Democrats might appeal to these undecided, cross-pressured voters by focusing their campaign not on Mr Trump, immigration or the politics of race, but on economics. Some candidates are already taking this path. Elizabeth Warren, a senator for Massachusetts, has focused her campaign on economic inequality and taxes for the super-rich, for example, and released a “Plan for Economic Patriotism” that promises to deliver “faster growth, stronger American industry, and more good American jobs”. Such messaging could appeal to the voters who were attracted to Mr Trump’s “America First” economic nationalism last time around.

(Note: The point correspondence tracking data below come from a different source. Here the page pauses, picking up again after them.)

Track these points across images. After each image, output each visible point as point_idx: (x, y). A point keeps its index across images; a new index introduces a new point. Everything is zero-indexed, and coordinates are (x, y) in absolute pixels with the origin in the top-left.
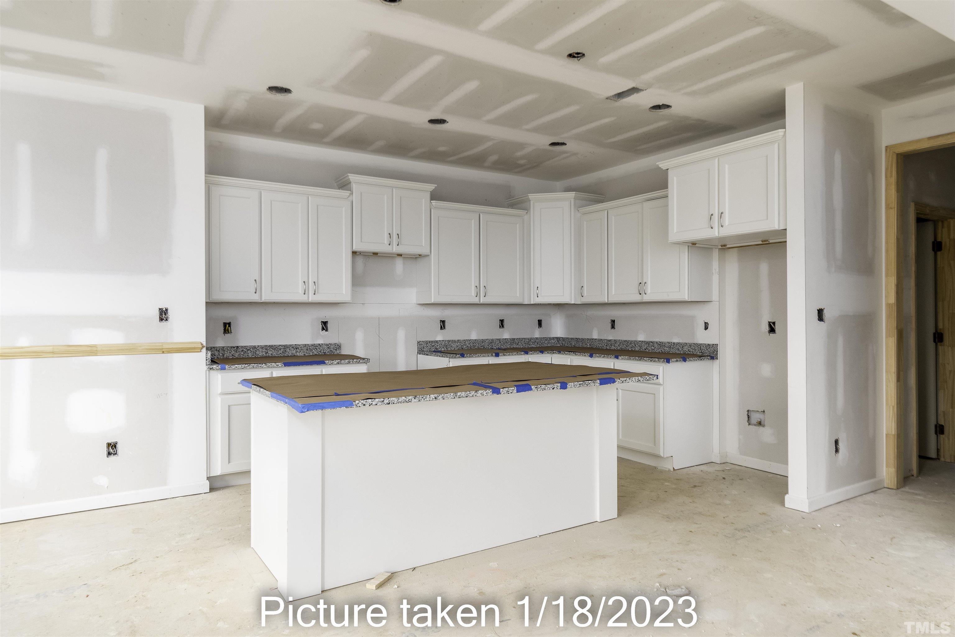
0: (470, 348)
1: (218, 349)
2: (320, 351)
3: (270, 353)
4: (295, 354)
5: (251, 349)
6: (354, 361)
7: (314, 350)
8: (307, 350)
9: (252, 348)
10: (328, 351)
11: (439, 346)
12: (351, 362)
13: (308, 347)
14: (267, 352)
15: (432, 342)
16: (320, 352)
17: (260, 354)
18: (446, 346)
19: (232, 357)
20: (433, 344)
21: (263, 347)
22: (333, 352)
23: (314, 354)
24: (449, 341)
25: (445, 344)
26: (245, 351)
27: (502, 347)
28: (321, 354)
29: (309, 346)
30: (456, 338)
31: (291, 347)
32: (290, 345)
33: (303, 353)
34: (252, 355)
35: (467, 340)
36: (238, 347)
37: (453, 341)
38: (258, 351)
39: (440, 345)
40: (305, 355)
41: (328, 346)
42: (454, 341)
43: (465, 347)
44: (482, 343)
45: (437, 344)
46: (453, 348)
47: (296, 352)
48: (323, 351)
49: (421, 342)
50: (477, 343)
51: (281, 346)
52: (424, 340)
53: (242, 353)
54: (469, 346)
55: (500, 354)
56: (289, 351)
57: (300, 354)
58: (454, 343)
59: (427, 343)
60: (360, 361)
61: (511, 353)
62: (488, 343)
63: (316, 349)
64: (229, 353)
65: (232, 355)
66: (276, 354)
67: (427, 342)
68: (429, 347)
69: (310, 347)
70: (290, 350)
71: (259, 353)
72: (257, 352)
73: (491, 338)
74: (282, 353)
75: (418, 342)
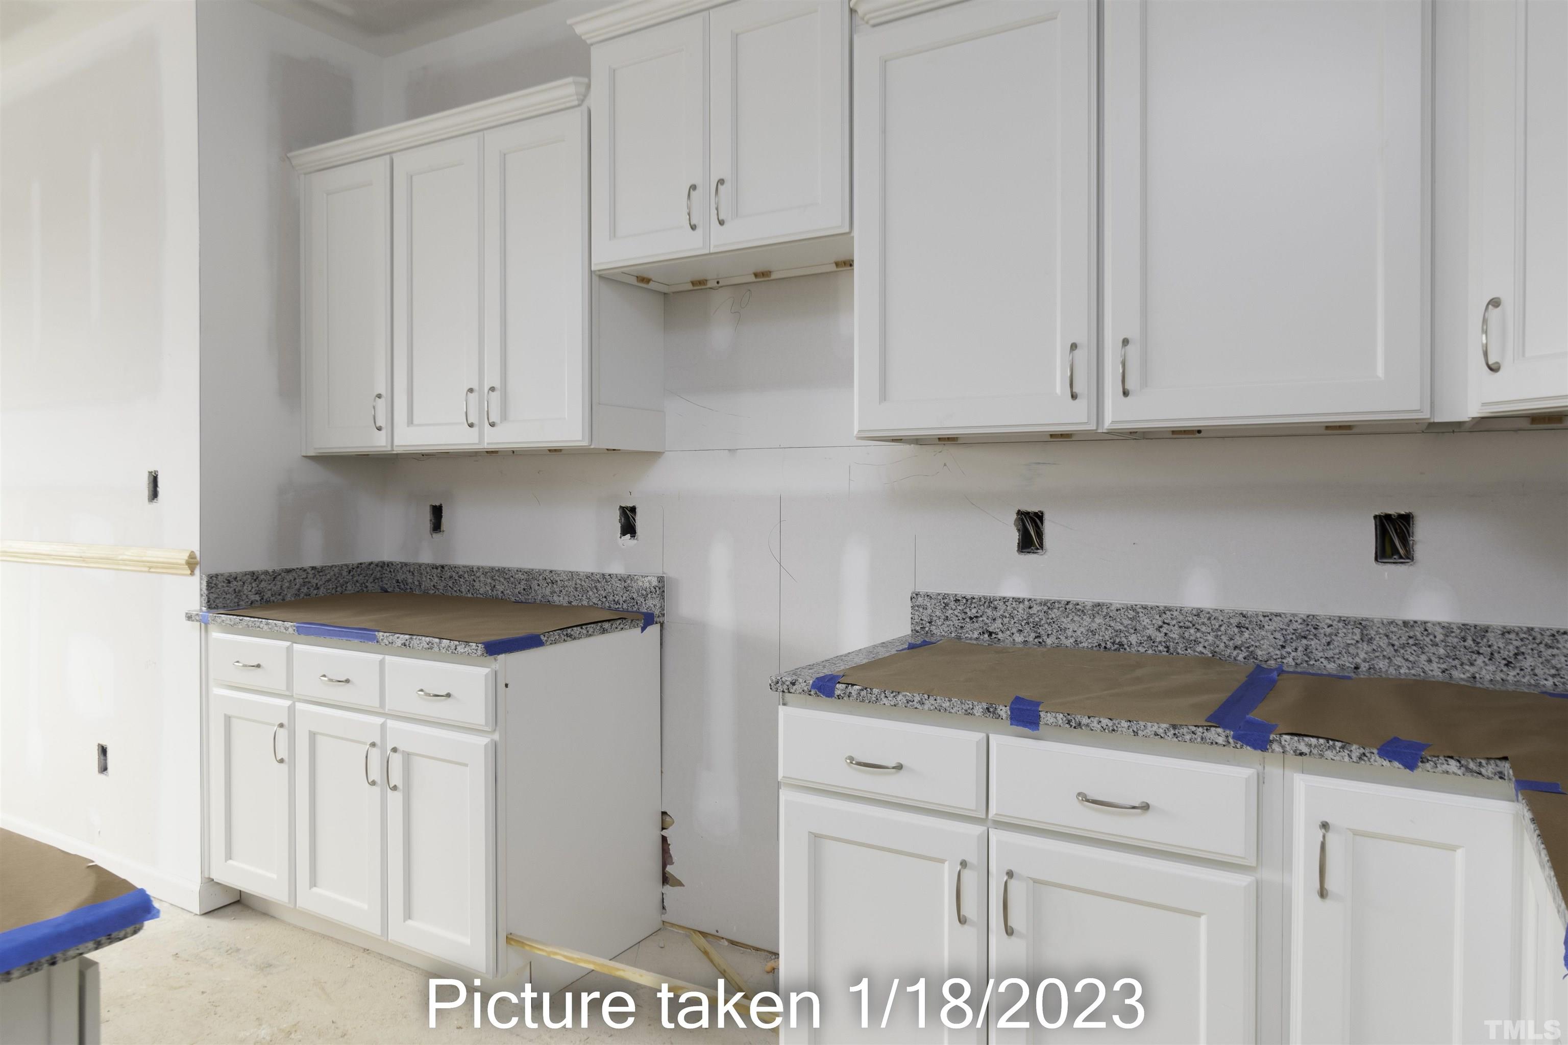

Democrats have also focused on health-care reform in their 2020 campaigns so far, a key priority for anti-immigration, pro-economic intervention voters.

Any candidate’s success will come from their ability to woo these cross-pressured voters to their side. According to Catalist, a left-leaning political data firm, Democrats did just this in 2018. Their analysis of turnout and vote choice revealed that at least 89% of Democratic gains between 2016 and last year’s mid-term elections was due to Republican voters switching sides.

Still, voters might not replicate their 2018 behaviour. For one thing, mid-term cycles are famous for their violent swings against the party in power, and are scarcely predictive of a party’s performance in the following presidential election. For another, in America’s hyper-partisan environment, the Democratic Party’s eventual presidential nominee is likely to become less popular as election day nears and more people—especially Republicans—hear about them. This would make them less comparable to the down-ballot Democratic candidates that won big in the mid-terms, and more susceptible to partisan divides in the national electorate.

It is not yet clear what the battle lines will be this time around. Pundits basing their predictions for the 2020 election on voting patterns from 2016 could run into trouble if the past does not predict the future. Others reading too much into the 2018 contest could suffer from learning lessons that do not translate to presidential cycles. Prognosticators should only bet the farm on data from the current race.